WEST WARWICK — In West Warwick, recently designated as a Tree City USA community for the 20th consecutive year, an appreciation for nature is apparently deeply rooted.
“It’s a nice accomplishment,” Jack Lancellotta, executive director of the West Warwick Jaycees Alumni Association, said of receiving the designation year after year. “It shows that the community takes pride in the appearance of the town and in the environment.”
It was two decades ago that the Arbor Day Foundation first named West Warwick a Tree City USA community for its commitment to maintaining a healthy urban forest. And the town has earned the distinction each year since.
Started in 1976 in hopes of creating “a greener, healthier America,” according to the Arbor Day Foundation website, the program today includes more than 3,600 communities from every state, Washington D.C. and Puerto Rico.
West Warwick is one of 14 Tree City USA municipalities in Rhode Island – at 35 years, Providence has boasted the designation the longest.
Trees benefit urban environments in a variety of ways.
In addition to improving the visual appeal of an area, trees help absorb traffic noise in urban areas by up to 40 percent, can cool neighborhoods by up to nine degrees, help mitigate the effects of climate change and can play a role in improving mental and physical health.

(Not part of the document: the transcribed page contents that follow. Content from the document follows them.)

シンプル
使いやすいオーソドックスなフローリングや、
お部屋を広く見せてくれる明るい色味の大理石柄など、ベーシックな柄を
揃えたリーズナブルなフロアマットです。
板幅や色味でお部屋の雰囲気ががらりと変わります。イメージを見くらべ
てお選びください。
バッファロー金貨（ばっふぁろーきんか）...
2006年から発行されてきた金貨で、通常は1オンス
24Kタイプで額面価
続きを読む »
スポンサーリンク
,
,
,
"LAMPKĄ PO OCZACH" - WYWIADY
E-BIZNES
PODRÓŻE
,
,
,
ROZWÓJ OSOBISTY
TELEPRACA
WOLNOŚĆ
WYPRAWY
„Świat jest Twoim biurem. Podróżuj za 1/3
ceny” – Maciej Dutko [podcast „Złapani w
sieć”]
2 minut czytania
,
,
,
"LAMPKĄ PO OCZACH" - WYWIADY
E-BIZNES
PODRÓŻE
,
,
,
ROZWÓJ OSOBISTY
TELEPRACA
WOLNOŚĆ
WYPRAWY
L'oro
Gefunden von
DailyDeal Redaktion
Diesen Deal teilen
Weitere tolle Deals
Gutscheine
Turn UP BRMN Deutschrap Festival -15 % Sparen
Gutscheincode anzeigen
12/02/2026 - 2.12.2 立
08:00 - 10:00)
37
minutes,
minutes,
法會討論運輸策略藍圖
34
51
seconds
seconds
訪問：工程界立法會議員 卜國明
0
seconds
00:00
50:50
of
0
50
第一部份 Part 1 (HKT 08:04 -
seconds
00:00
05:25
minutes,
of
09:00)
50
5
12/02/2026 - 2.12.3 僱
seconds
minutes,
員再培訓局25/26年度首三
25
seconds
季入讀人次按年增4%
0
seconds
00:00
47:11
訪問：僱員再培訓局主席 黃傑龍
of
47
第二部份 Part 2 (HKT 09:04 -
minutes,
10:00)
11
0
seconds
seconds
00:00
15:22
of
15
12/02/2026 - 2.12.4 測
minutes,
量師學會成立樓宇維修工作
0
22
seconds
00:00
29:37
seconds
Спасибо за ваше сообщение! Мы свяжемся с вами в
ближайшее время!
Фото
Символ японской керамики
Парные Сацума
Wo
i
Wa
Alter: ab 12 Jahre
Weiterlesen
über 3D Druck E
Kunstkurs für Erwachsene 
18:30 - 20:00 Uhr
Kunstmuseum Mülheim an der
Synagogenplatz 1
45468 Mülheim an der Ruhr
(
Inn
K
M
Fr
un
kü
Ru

And when they see that the town cares, Lancellotta added, it’s likely that residents will be inspired to do some planting on their own properties.
With assistance from the state Department of Environmental Management (RIDEM) Division of Forest Environment, the Jaycees have worked alongside the town, including the public works and parks and recreation departments, to maintain West Warwick’s status as a Tree City USA community.
The town has to apply each year for recertification.
To qualify for the designation, a community must meet four standards: it must maintain a tree board or department; have a community tree ordinance; spend at least $2 per capita on urban forestry; and celebrate Arbor Day.
Every spring for some 25 years now, the Jaycees have recognized Earth Day and Arbor Day during an Ecology Day ceremony at the Jaycee Corridor and Arboretum in Riverpoint Park. In a celebration of trees and the natural world, volunteers come together to clean up the park, plant flowers and enjoy the outdoors.
The town council awards a citation to the Jaycees annually in recognition of that event, which then gets submitted to the Arbor Day Foundation as part of recertification.
West Warwick adopted its tree ordinance, which among other things regulates the protection, maintenance, removal and planting of trees, in 1999.
Nicknamed the “Jaycee Green Law” for the organization’s efforts to bring it to fruition, Lancellotta said, the ordinance was adopted thanks to cooperation by local officials and help from the RIDEM Division of Forest Environment.
“That was a big effort,” he recalled, “but the town was willing to do it.”
As for the spending standard, with a population of around 30,000, West Warwick needs to allocate approximately $60,000 each year toward forestry efforts.
Anything that the town’s Public Works Department, which functions as its tree department, does related to tree care counts toward that, Lancellotta said — picking up yard waste can even be counted toward meeting the requirement.
During a meeting earlier this month, the West Warwick Town Council recognized the Jaycees for the group’s unwavering dedication to the town and to this cause.
“Let me start off by saying thank you for everything you do for West Warwick,” David Gosselin, town council president, said as he prepared to present the Jaycees with a proclamation celebrating two decades as a Tree City USA community.
The proclamation also lauds the organization for its ongoing management of its corridor and arboretum, and for advocating for the rehabilitation of the Sen. Donald E. Roch Riverwalk, which “has become a statewide attraction of horticultural excellence over the past decade.”